### Supplied records
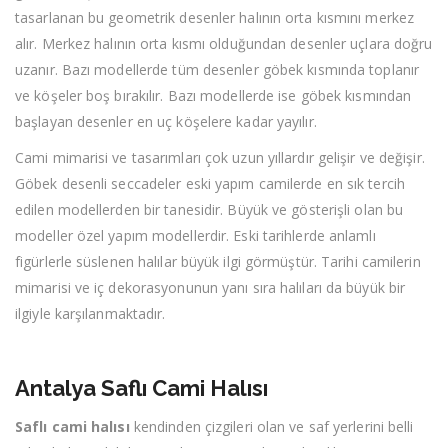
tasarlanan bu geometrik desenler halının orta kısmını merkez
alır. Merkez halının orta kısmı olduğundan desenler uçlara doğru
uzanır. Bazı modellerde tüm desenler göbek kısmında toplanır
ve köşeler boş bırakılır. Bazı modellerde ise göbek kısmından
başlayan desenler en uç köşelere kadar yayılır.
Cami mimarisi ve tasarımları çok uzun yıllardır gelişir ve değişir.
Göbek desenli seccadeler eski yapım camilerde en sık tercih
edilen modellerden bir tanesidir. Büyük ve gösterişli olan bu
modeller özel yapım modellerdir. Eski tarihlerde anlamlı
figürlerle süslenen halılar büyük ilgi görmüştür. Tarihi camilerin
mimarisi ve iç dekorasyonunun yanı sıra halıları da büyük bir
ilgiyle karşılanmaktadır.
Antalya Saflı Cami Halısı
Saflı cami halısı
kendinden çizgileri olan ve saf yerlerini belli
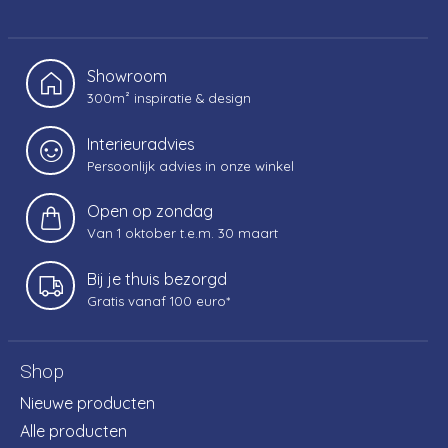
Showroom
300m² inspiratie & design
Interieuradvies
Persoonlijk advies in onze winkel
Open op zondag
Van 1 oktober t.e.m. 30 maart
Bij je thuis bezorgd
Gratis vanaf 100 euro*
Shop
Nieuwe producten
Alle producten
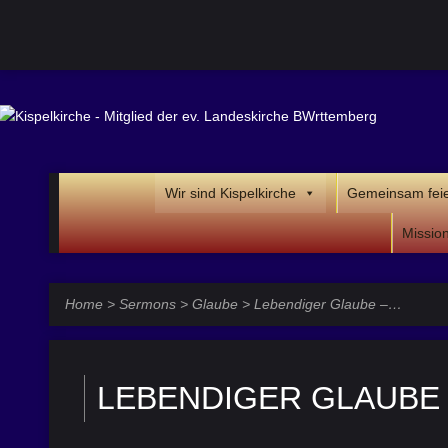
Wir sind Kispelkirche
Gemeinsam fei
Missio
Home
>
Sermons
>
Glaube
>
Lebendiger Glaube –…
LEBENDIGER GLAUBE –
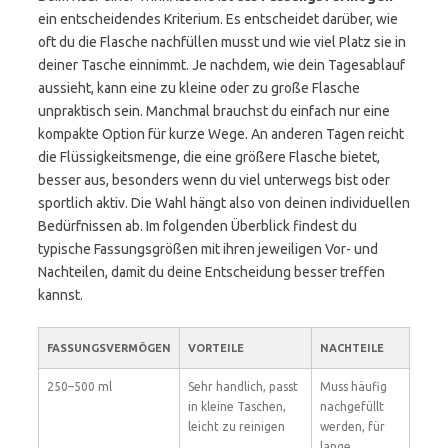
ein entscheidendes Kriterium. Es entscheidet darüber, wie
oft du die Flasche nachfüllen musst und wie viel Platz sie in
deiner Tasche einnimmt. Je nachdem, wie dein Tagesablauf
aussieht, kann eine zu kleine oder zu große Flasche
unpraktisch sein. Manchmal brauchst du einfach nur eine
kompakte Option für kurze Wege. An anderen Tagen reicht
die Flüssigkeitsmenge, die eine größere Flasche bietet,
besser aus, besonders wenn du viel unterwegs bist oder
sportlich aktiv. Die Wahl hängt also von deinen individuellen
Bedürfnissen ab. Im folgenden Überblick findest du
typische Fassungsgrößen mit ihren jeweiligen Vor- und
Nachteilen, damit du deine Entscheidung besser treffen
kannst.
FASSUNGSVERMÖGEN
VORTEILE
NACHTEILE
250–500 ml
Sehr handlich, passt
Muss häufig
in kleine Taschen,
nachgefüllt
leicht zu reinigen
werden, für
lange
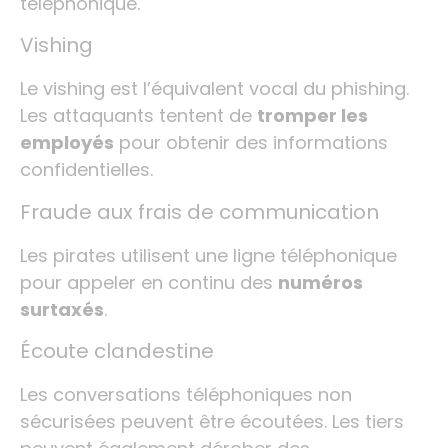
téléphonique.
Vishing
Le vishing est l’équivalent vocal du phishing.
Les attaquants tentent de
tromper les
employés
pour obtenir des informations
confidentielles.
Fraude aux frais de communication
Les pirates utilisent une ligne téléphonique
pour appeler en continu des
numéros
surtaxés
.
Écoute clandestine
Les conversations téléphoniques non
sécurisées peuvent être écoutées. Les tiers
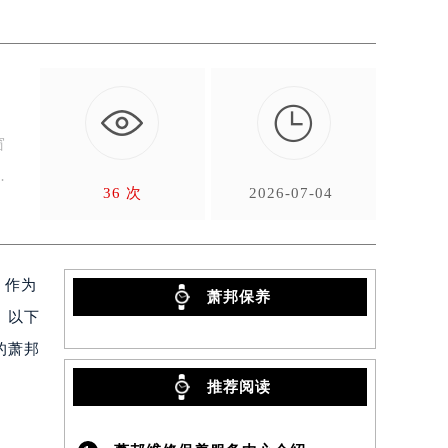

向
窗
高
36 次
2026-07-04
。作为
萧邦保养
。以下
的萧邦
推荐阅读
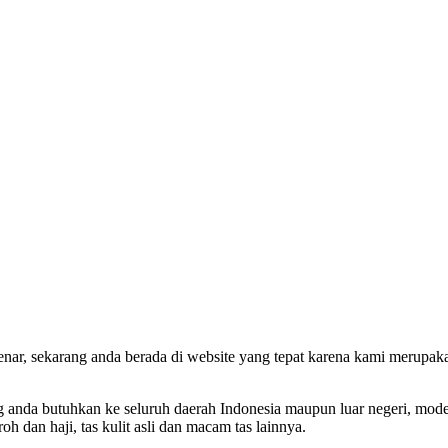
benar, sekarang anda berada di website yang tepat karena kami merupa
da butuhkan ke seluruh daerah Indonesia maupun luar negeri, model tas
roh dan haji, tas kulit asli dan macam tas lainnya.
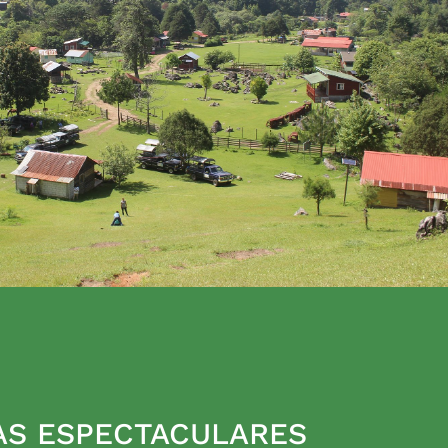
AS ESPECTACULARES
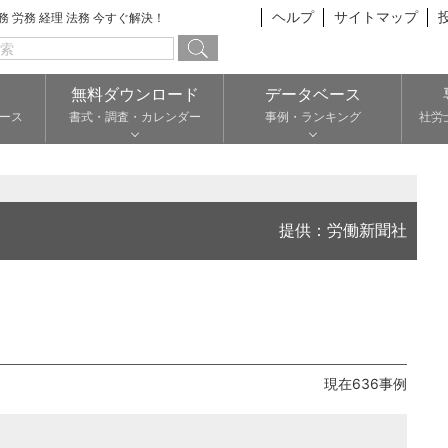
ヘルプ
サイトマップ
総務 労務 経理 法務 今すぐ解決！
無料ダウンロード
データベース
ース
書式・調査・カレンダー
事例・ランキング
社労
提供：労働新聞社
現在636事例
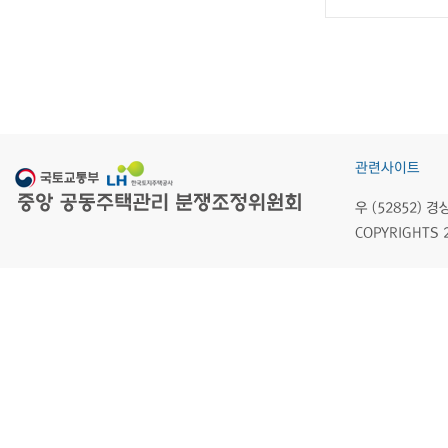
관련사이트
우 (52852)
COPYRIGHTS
--
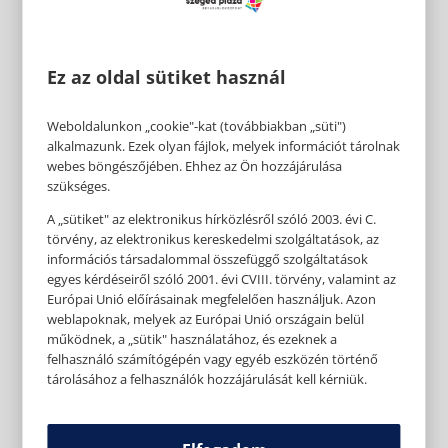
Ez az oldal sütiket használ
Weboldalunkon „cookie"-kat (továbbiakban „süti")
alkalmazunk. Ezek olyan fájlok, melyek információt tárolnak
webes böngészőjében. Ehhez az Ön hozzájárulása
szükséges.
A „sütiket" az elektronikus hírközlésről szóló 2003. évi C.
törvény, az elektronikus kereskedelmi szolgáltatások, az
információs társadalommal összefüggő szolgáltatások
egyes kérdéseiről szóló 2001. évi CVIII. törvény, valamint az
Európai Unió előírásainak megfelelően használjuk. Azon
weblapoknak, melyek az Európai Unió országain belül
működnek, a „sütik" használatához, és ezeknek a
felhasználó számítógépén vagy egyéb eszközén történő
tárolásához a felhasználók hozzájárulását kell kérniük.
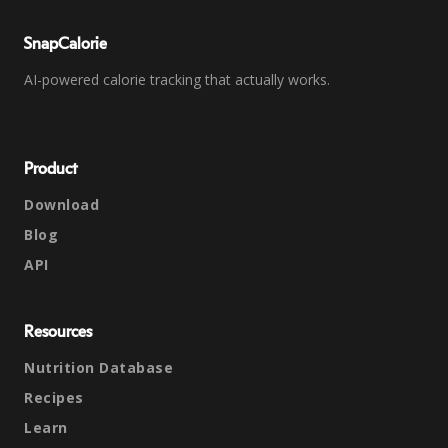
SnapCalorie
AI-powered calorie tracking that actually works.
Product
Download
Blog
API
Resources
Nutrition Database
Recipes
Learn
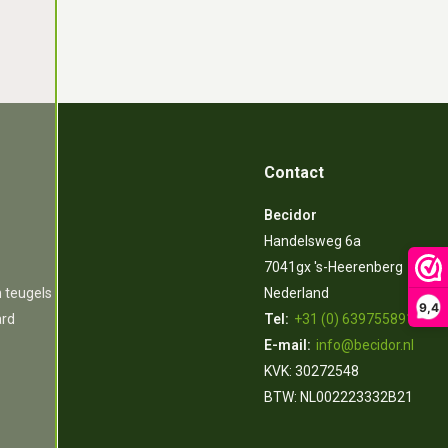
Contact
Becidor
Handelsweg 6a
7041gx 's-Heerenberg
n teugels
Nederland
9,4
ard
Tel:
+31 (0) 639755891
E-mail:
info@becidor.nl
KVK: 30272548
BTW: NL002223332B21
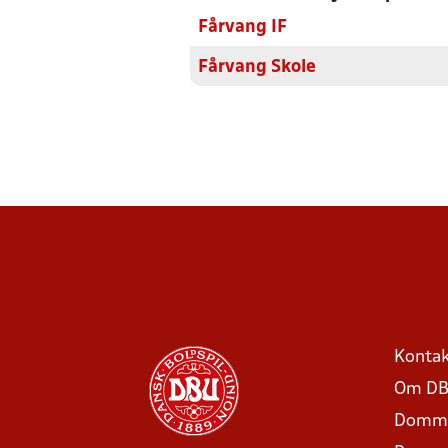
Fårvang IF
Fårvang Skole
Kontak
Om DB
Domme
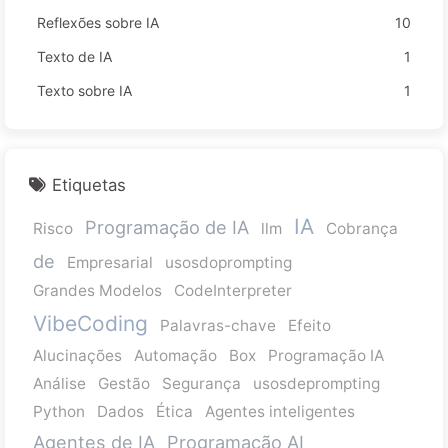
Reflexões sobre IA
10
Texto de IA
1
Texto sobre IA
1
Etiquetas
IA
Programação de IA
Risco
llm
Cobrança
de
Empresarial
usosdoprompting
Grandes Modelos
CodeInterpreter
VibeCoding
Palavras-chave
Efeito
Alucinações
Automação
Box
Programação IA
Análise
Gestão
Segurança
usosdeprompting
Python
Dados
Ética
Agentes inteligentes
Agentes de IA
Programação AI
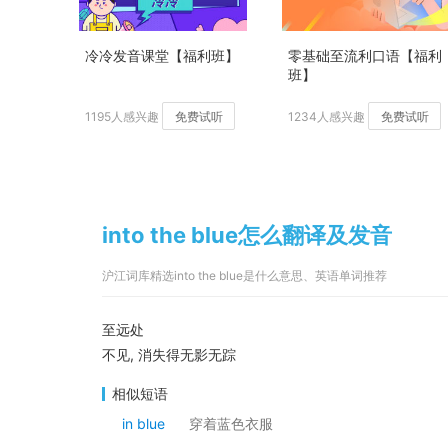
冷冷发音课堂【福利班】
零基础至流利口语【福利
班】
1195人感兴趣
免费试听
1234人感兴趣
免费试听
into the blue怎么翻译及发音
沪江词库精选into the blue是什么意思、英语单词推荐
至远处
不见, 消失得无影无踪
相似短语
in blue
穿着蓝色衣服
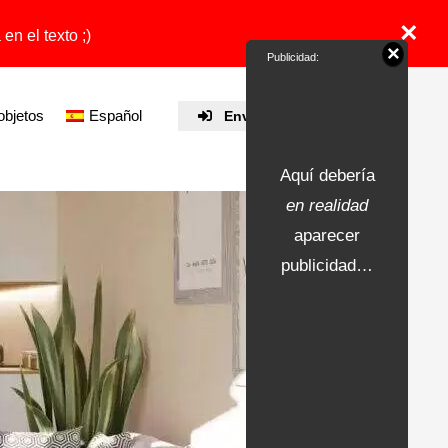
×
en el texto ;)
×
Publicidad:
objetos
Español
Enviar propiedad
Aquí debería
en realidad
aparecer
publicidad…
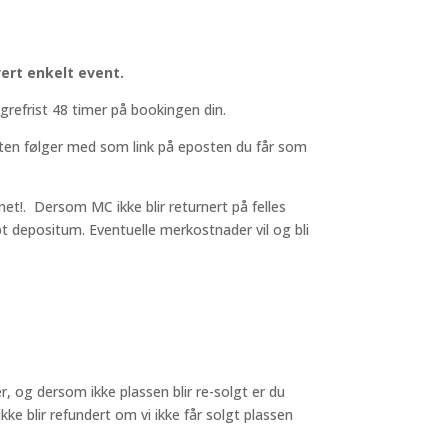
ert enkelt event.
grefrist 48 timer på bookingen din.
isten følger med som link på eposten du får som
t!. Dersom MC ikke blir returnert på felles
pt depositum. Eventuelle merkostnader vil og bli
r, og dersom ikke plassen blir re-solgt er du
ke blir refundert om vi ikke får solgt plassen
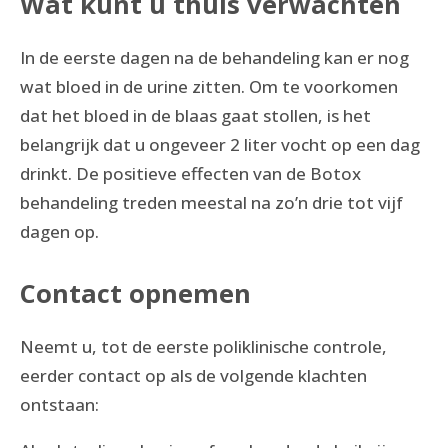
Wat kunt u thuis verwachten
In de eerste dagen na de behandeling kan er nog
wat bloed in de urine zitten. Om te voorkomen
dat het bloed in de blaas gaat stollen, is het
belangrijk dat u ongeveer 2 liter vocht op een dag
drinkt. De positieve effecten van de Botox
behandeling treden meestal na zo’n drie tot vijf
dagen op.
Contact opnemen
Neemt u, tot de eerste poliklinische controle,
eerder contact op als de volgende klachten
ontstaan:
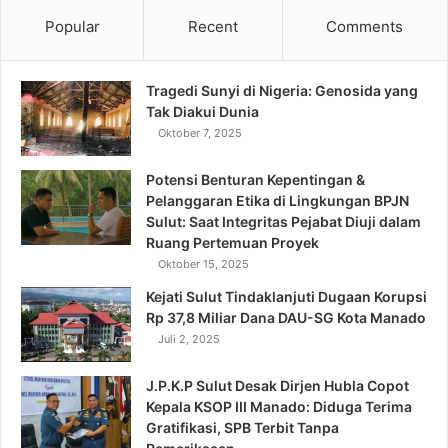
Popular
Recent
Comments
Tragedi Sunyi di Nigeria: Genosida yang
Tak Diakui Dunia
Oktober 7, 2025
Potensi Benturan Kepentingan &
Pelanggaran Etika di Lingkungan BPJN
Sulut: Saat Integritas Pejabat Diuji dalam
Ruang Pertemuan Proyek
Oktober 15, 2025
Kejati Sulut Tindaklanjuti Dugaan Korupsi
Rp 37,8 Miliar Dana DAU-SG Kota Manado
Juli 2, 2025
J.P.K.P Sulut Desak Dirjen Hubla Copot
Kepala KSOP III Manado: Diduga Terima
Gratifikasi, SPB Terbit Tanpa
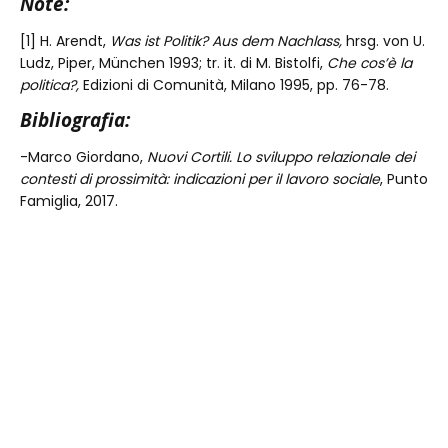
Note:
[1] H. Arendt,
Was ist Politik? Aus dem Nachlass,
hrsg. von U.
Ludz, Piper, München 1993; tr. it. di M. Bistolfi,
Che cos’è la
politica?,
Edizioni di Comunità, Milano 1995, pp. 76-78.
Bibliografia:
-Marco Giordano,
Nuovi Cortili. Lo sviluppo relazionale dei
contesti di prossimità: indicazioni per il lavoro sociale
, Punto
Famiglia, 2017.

### Job item
From the listing above, pick out and copy every line that contains the string "besser".

### Solution to this task
besser aus, besonders wenn du viel unterwegs bist oder
Nachteilen, damit du deine Entscheidung besser treffen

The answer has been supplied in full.